First thing you will need is a lid over the firebox that has 4 or 6 rings in it, don’t remember exactly how many mine had. Each one is just large enough to have a slot for the lid lifter. You want flames right to the bottom of your coffee maker not to have to heat the lid first. There are also cast iron grates for over the firebox, for grilling on. You take off both lids and the ‘H’ piece in the middle and they fit perfectly in the opening. Loved mine! Smoke was sucked out just like a Jenn Air grill.

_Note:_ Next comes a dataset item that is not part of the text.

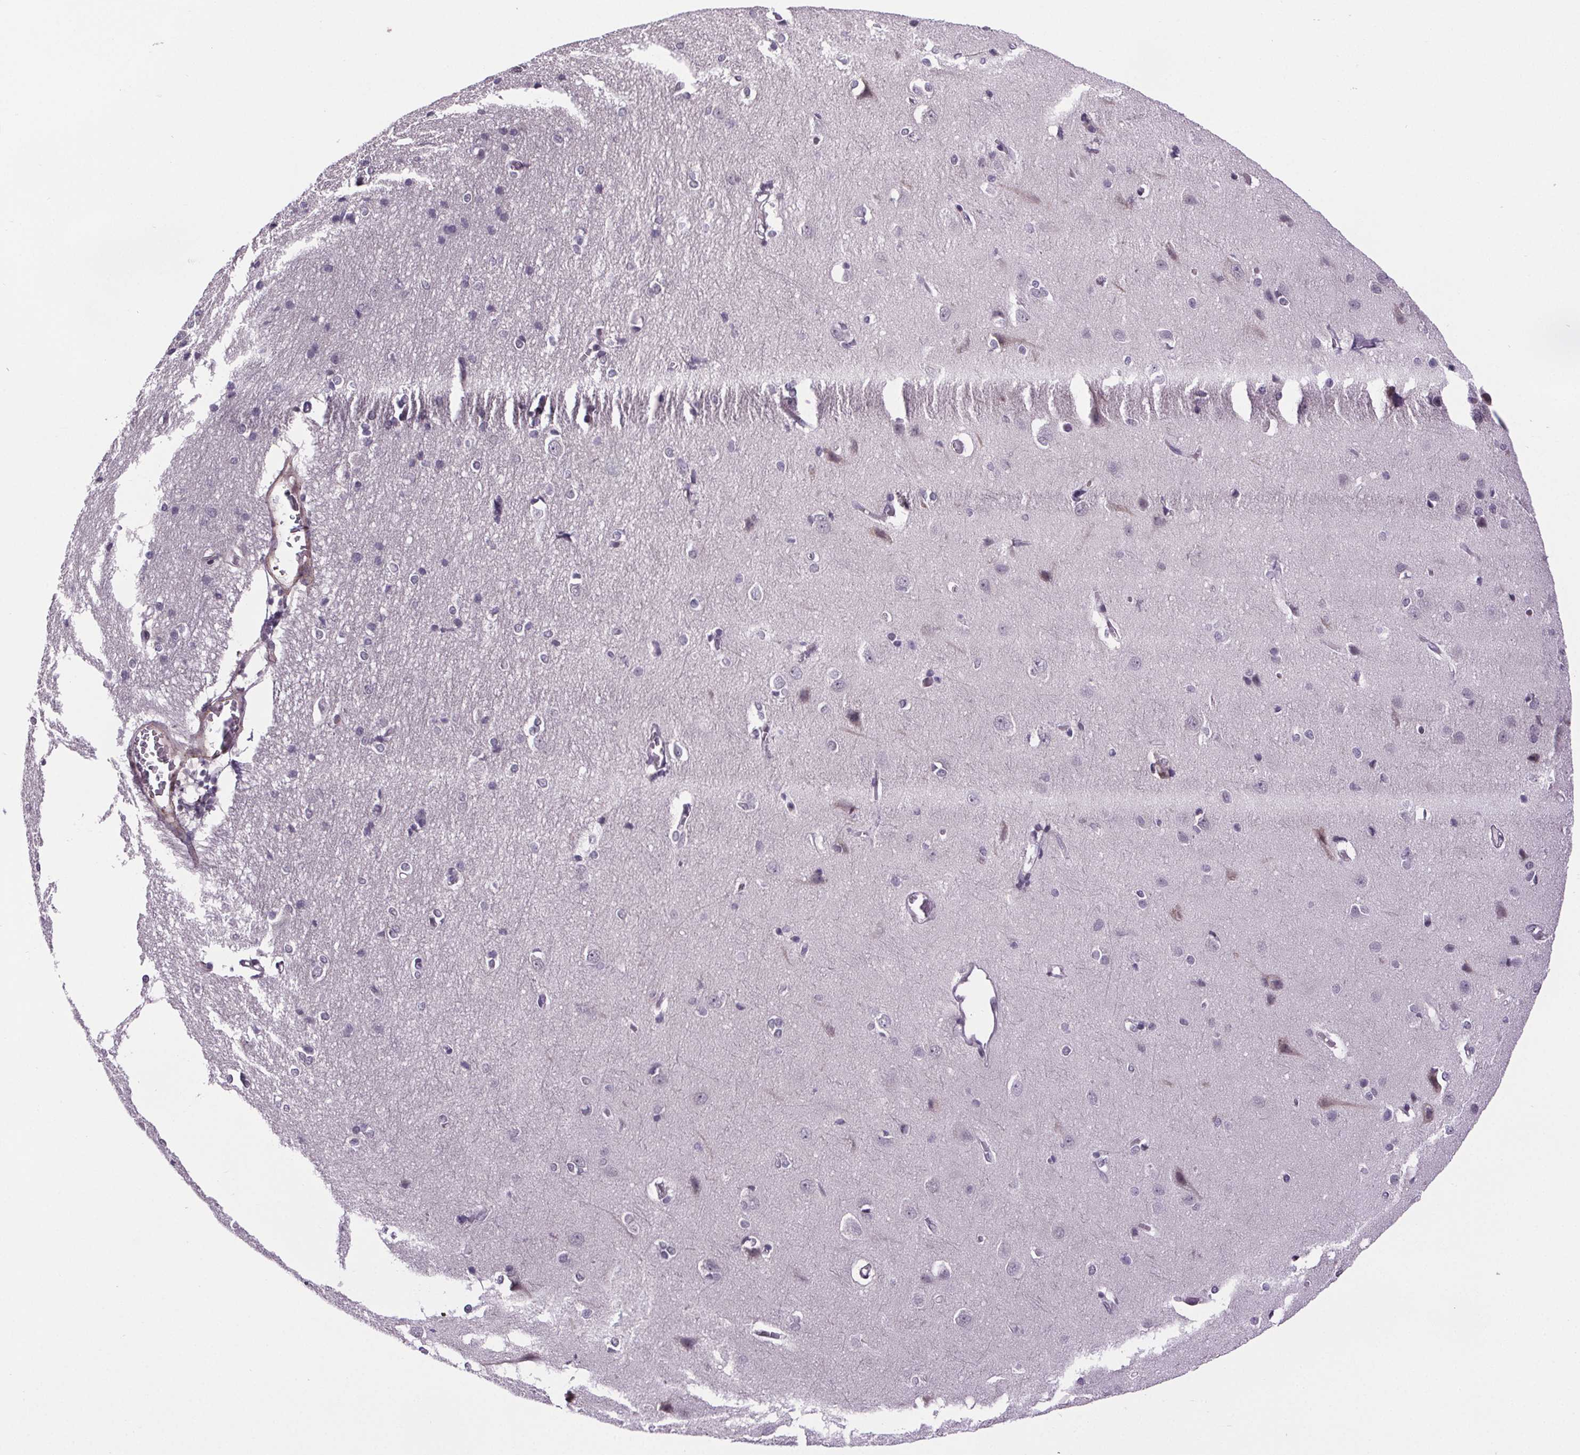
{"staining": {"intensity": "negative", "quantity": "none", "location": "none"}, "tissue": "cerebral cortex", "cell_type": "Endothelial cells", "image_type": "normal", "snomed": [{"axis": "morphology", "description": "Normal tissue, NOS"}, {"axis": "topography", "description": "Cerebral cortex"}], "caption": "Immunohistochemistry (IHC) image of normal cerebral cortex stained for a protein (brown), which exhibits no expression in endothelial cells. (DAB (3,3'-diaminobenzidine) IHC, high magnification).", "gene": "TTC12", "patient": {"sex": "male", "age": 37}}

Anyway. I had a regular little 8 cup metal percolator with the clear bubble on top, made great coffee. Fit your pot into a lid opening. My perking spot was in the back. Smooth out the ashes from last night and if needed empty some out. Crumple some paper and build a lose pile of small ¼” pieces of wood. Stack some ½” pieces over them and fill the rest of the box with ¾” to 1” pieces, stack it full now! Fire it up and open the damper to get a fast fire going. When about half the wood is lit tamp the wood a bit and stack more pieces on top. Might be small ones or the 1” ones depending on how well the fire is going. You want a TON of flames licking the bottom of the pot. Cut the damper back as the fire gets going remembering you want flames practically jumping up around the pot not just rushing up the flue. Play with the flue and firebox as needed to keep a fast hot fire roaring. It will take some practice but your perking times will get faster as you get to know your stove.

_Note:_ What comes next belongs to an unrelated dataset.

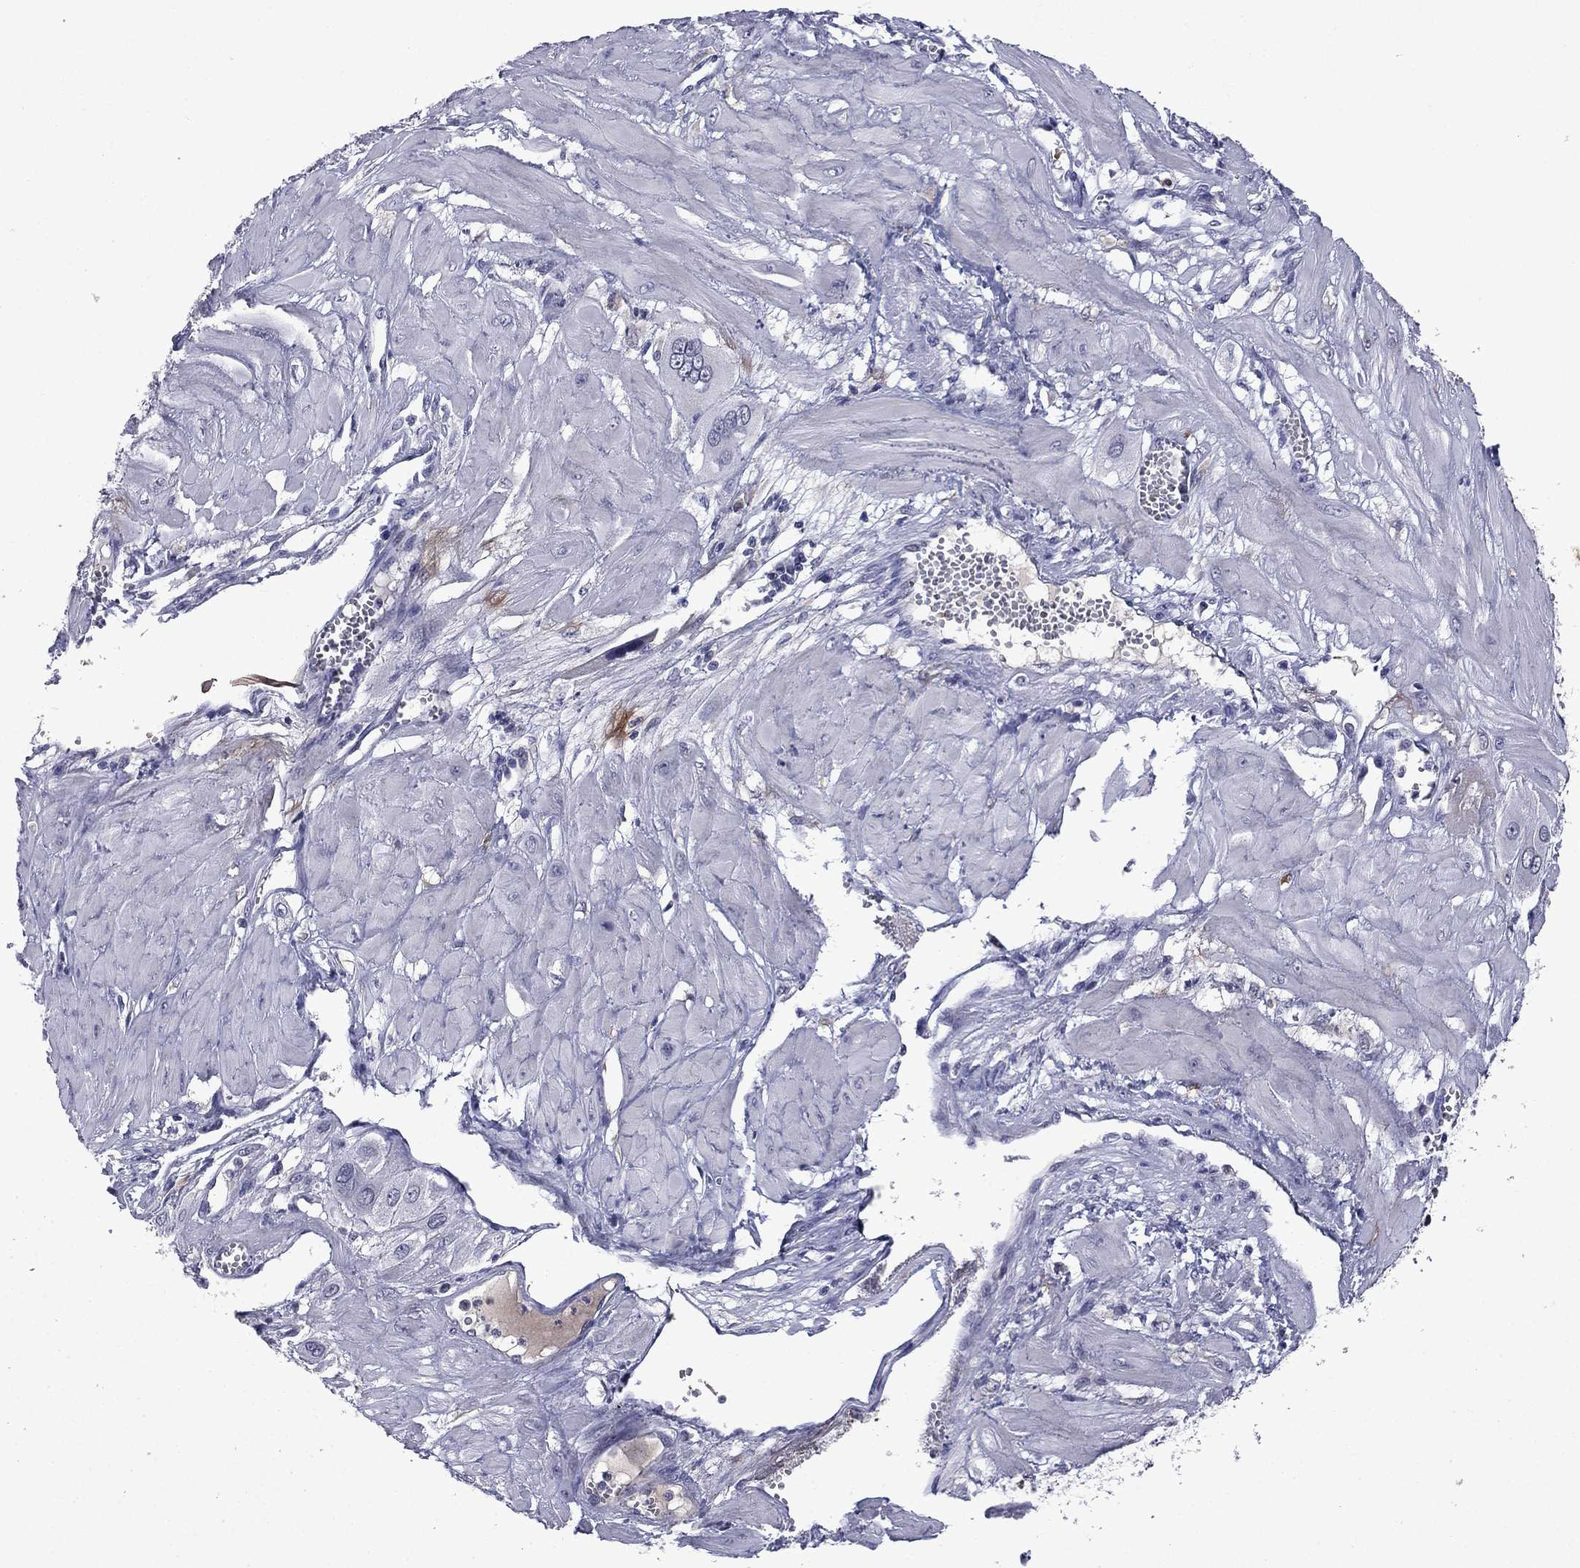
{"staining": {"intensity": "negative", "quantity": "none", "location": "none"}, "tissue": "cervical cancer", "cell_type": "Tumor cells", "image_type": "cancer", "snomed": [{"axis": "morphology", "description": "Squamous cell carcinoma, NOS"}, {"axis": "topography", "description": "Cervix"}], "caption": "There is no significant expression in tumor cells of cervical cancer (squamous cell carcinoma).", "gene": "ECM1", "patient": {"sex": "female", "age": 34}}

Just looked up the Pioneer Princess! Nice little unit, mine was a regular 6 burner cook stove from late 1800’s so the above may vary for yours. The theory is still the same though.

For baking there was a pretty stiff learning curve. Basics were get the stove hot as a bastard with a good bed of coals and let the temp fall to where I needed it. It was easier to maintain a steady temp after the whole thing was hot rather than try to heat to just the temp I needed. Maintain a steady fire rather than relying on coals or stoking to raise the temp when needed. This is where knowing your wood and firebox comes in handy. After a few miserable failures you will just know what size fire you need to maintain to maintain a steady temp. Example for one temp, three flaming pieces of 1” x 2” oak kept it pretty steady. Another temp needed only one piece flaming on the coals.

Someone mentioned stews and such. You betcha! There was almost always a pot of some kind of gruel on the right side of the stove. Not sure how we never got food poisoning but it would be there for days and we would add stuff as required to keep it on the ready.

As far as maintenance, only for the summer did I grease the top. We would use the summer stove outside for summer cooking. Winter cooking never had an issue as bacon grease and all kept the top in good shape. Cooked in cast iron never on the top itself.


----------



## Freyadog (Jan 27, 2010)

siletz said:


> About the coffee: I don't have a wood cookstove, but we've cooked over our woodstove over the winters here, and it has taken forever to get coffee from the coffee percolator. We purchased a french press coffee maker this summer and couldn't be happier. You just put hot water in it with the coffee grounds, wait 4 minutes and push the strainer down. It's a lot quicker to heat the water on the stove and pour into the french press than to wait for it to percolate.


anytime we want something fast we make sure that the side is touching the stove pipe on the woodstove. when cooking sstews and what have you the same goes. usually it is the top of the pot. but it works the same way as charcoals on the lid. heats all around with part of the pot touching the pipe.

we have put in a pellet stove, just now getting it hooked up. so don't know whether or not this will make a difference or not in winter cooking. just love rabbit and deer stew sitting all day on a slow cook.


----------